LOS ANGELES (CNS) - Federal prosecutors are expected to recommend a two-year prison sentence for former Los Angeles City Councilman Mitch Englander when he is sentenced tomorrow for trying to obstruct an investigation into bribery allegations in City Hall politics.
The ex-councilman represented Council District 12 in the San Fernando Valley from July 2011 until he abruptly resigned three years ago after investigators began asking questions about his activities.
Among his other duties, Englander, 50, served as the council president pro-tempore and was a member of the powerful Planning and Land Use Management Committee, which oversees many of the city's biggest commercial and residential development projects.
Englander, of Santa Monica, admitted to scheming to cover up cash payments, costly meals and other gifts offered to him from a businessman who sought to increase his company's business opportunities in the city. The ex-councilman pleaded guilty to scheming to falsify material facts, a federal charge carrying a penalty of up to five years in prison.

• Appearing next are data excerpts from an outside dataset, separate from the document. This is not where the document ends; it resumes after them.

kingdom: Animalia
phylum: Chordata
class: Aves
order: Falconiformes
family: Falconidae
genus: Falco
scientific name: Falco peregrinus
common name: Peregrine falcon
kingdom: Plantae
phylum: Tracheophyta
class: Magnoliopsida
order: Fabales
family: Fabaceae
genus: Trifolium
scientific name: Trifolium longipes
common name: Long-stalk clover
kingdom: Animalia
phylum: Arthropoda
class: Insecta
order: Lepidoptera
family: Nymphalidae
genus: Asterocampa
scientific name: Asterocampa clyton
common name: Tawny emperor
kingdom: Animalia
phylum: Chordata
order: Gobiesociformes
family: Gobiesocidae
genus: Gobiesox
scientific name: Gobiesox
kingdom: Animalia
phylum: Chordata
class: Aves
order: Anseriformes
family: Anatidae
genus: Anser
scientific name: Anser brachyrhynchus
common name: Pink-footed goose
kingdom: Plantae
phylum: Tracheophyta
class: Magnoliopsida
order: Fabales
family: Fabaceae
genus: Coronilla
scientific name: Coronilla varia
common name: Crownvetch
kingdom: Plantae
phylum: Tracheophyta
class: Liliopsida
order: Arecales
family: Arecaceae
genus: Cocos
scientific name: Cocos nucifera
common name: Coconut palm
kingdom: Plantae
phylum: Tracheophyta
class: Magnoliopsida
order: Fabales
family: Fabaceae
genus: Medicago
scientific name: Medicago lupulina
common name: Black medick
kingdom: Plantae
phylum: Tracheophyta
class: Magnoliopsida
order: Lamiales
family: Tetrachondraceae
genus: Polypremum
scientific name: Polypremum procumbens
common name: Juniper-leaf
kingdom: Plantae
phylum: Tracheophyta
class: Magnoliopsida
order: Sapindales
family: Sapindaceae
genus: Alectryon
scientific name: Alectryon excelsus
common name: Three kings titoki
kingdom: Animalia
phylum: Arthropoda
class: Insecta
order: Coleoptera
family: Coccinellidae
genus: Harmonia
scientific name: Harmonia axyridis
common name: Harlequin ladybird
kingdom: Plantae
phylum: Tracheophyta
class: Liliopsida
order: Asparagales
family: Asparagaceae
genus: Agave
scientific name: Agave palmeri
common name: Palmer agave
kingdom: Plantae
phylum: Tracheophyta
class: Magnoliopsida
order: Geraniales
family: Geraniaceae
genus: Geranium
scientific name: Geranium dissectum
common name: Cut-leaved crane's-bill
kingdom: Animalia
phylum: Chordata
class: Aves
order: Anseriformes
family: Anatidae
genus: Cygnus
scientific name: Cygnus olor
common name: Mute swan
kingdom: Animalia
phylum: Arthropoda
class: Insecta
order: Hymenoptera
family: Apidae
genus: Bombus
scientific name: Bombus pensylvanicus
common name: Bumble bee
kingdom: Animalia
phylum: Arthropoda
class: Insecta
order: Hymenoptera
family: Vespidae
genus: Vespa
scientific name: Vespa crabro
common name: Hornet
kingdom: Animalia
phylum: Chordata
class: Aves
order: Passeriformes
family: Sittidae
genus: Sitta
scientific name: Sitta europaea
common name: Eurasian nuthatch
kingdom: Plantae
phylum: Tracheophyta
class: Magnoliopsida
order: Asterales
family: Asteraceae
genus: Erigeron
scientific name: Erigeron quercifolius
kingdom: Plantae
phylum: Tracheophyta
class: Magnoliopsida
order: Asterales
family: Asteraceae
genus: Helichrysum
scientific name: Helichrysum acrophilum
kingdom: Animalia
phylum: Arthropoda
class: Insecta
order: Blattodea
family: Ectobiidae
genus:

After he pleaded guilty in July, Englander issued a brief statement through his attorney, saying he accepts “full responsibility for my conduct... I look forward to continuing to contribute to my community and helping others.” The government is asking U.S. District Judge John F. Walter to impose a two-year prison sentence, three years' supervised release, a $45,000 fine, and 300 hours of community service. Englander's defense joins with probation officials in recommending three years' probation and a fine of $9,500, a penalty that avoids incarceration due to the defendant's life history and acceptance of responsibility, papers filed in Los Angeles federal court show.
Englander was a “powerful and wealthy Los Angeles city councilmember who swore an oath to serve the interests of his constituents,” prosecutors wrote. “He swore another oath as a reserve officer with the Los Angeles Police Department to uphold and protect the law. Instead, (he) illicitly cashed in on his status as a purported public servant in casino bathrooms and through VIP bottle service, luxury dinners, and behind hotel room doors.”
Prosecutors wrote in advance of Englander's sentencing hearing that over “numerous incidents of escalating corruption and self-preservation, defendant sold out both oaths, cheaply and repeatedly. After resigning in the middle of his term after he was questioned in the instant investigation, defendant successfully parlayed his government service into a lucrative private practice position as a government consultant with a major entertainment company.”
Two months after a Las Vegas trip with Englander and others in 2017, the businessman began cooperating with the FBI in an investigation focused on suspected pay-to-play schemes involving Los Angeles public officials --including ex-councilman Jose Huizar -- and made secret recordings of Englander's interactions with him, federal prosecutors said.
Huizar, the central figure in the six-year probe of City Hall, is charged separately in a 41-count racketeering indictment alleging he accepted $1.5 million in bribes from developers in exchange for his support of downtown building projects. The federal probe into suspected corruption in local politics also ensnared political operatives, lobbyists and the former general manager of the Los Angeles Department of Building and Safety.
Huizar, who represented downtown L.A. and was the chairman of the Planning and Land Use Management Committee, has pleaded not guilty to the charges against him. He faces trial June 22.